Write out every line of the data below without changing a single character.

+++ SUPPLIED DATA +++

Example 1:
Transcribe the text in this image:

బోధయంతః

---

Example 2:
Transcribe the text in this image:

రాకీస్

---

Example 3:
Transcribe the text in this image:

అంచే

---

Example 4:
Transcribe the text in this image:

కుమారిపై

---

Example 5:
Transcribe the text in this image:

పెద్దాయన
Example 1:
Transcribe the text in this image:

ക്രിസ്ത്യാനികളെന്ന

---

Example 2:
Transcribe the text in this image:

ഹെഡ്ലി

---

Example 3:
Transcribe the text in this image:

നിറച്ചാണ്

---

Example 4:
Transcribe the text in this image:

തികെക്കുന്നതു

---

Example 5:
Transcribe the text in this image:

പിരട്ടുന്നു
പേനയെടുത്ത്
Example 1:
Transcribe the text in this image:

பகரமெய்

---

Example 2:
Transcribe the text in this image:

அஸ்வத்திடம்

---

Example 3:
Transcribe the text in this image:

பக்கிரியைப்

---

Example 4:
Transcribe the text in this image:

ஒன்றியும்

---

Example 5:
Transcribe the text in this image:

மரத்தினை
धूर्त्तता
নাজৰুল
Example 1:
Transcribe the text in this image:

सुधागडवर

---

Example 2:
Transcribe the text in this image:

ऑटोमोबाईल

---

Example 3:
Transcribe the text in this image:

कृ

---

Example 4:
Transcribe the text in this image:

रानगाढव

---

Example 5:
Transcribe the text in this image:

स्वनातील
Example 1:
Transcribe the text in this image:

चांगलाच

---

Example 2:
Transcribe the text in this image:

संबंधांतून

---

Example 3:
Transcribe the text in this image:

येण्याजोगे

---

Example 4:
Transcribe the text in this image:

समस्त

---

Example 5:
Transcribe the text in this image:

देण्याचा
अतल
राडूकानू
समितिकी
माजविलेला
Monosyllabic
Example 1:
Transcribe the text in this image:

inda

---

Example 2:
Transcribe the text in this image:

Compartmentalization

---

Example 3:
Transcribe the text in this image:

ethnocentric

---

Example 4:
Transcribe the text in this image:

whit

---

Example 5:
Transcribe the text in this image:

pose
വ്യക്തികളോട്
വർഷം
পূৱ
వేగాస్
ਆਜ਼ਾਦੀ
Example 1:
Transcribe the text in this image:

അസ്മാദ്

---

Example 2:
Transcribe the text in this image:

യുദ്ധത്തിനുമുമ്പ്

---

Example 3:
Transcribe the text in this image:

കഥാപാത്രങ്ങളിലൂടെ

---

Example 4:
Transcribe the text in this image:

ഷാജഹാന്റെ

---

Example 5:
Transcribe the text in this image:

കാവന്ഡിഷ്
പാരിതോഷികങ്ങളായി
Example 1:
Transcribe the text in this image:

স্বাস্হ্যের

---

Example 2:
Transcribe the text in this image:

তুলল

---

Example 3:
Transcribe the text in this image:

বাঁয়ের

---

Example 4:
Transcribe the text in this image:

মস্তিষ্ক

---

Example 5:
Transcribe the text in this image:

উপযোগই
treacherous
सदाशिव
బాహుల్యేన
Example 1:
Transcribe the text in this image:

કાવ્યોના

+++

→ **REPLY TO THE TASK**
Example 1:
Transcribe the text in this image:

బోధయంతః

---

Example 2:
Transcribe the text in this image:

రాకీస్

---

Example 3:
Transcribe the text in this image:

అంచే

---

Example 4:
Transcribe the text in this image:

కుమారిపై

---

Example 5:
Transcribe the text in this image:

పెద్దాయన
Example 1:
Transcribe the text in this image:

ക്രിസ്ത്യാനികളെന്ന

---

Example 2:
Transcribe the text in this image:

ഹെഡ്ലി

---

Example 3:
Transcribe the text in this image:

നിറച്ചാണ്

---

Example 4:
Transcribe the text in this image:

തികെക്കുന്നതു

---

Example 5:
Transcribe the text in this image:

പിരട്ടുന്നു
പേനയെടുത്ത്
Example 1:
Transcribe the text in this image:

பகரமெய்

---

Example 2:
Transcribe the text in this image:

அஸ்வத்திடம்

---

Example 3:
Transcribe the text in this image:

பக்கிரியைப்

---

Example 4:
Transcribe the text in this image:

ஒன்றியும்

---

Example 5:
Transcribe the text in this image:

மரத்தினை
धूर्त्तता
নাজৰুল
Example 1:
Transcribe the text in this image:

सुधागडवर

---

Example 2:
Transcribe the text in this image:

ऑटोमोबाईल

---

Example 3:
Transcribe the text in this image:

कृ

---

Example 4:
Transcribe the text in this image:

रानगाढव

---

Example 5:
Transcribe the text in this image:

स्वनातील
Example 1:
Transcribe the text in this image:

चांगलाच

---

Example 2:
Transcribe the text in this image:

संबंधांतून

---

Example 3:
Transcribe the text in this image:

येण्याजोगे

---

Example 4:
Transcribe the text in this image:

समस्त

---

Example 5:
Transcribe the text in this image:

देण्याचा
अतल
राडूकानू
समितिकी
माजविलेला
Monosyllabic
Example 1:
Transcribe the text in this image:

inda

---

Example 2:
Transcribe the text in this image:

Compartmentalization

---

Example 3:
Transcribe the text in this image:

ethnocentric

---

Example 4:
Transcribe the text in this image:

whit

---

Example 5:
Transcribe the text in this image:

pose
വ്യക്തികളോട്
വർഷം
পূৱ
వేగాస్
ਆਜ਼ਾਦੀ
Example 1:
Transcribe the text in this image:

അസ്മാദ്

---

Example 2:
Transcribe the text in this image:

യുദ്ധത്തിനുമുമ്പ്

---

Example 3:
Transcribe the text in this image:

കഥാപാത്രങ്ങളിലൂടെ

---

Example 4:
Transcribe the text in this image:

ഷാജഹാന്റെ

---

Example 5:
Transcribe the text in this image:

കാവന്ഡിഷ്
പാരിതോഷികങ്ങളായി
Example 1:
Transcribe the text in this image:

স্বাস্হ্যের

---

Example 2:
Transcribe the text in this image:

তুলল

---

Example 3:
Transcribe the text in this image:

বাঁয়ের

---

Example 4:
Transcribe the text in this image:

মস্তিষ্ক

---

Example 5:
Transcribe the text in this image:

উপযোগই
treacherous
सदाशिव
బాహుల్యేన
Example 1:
Transcribe the text in this image:

કાવ્યોના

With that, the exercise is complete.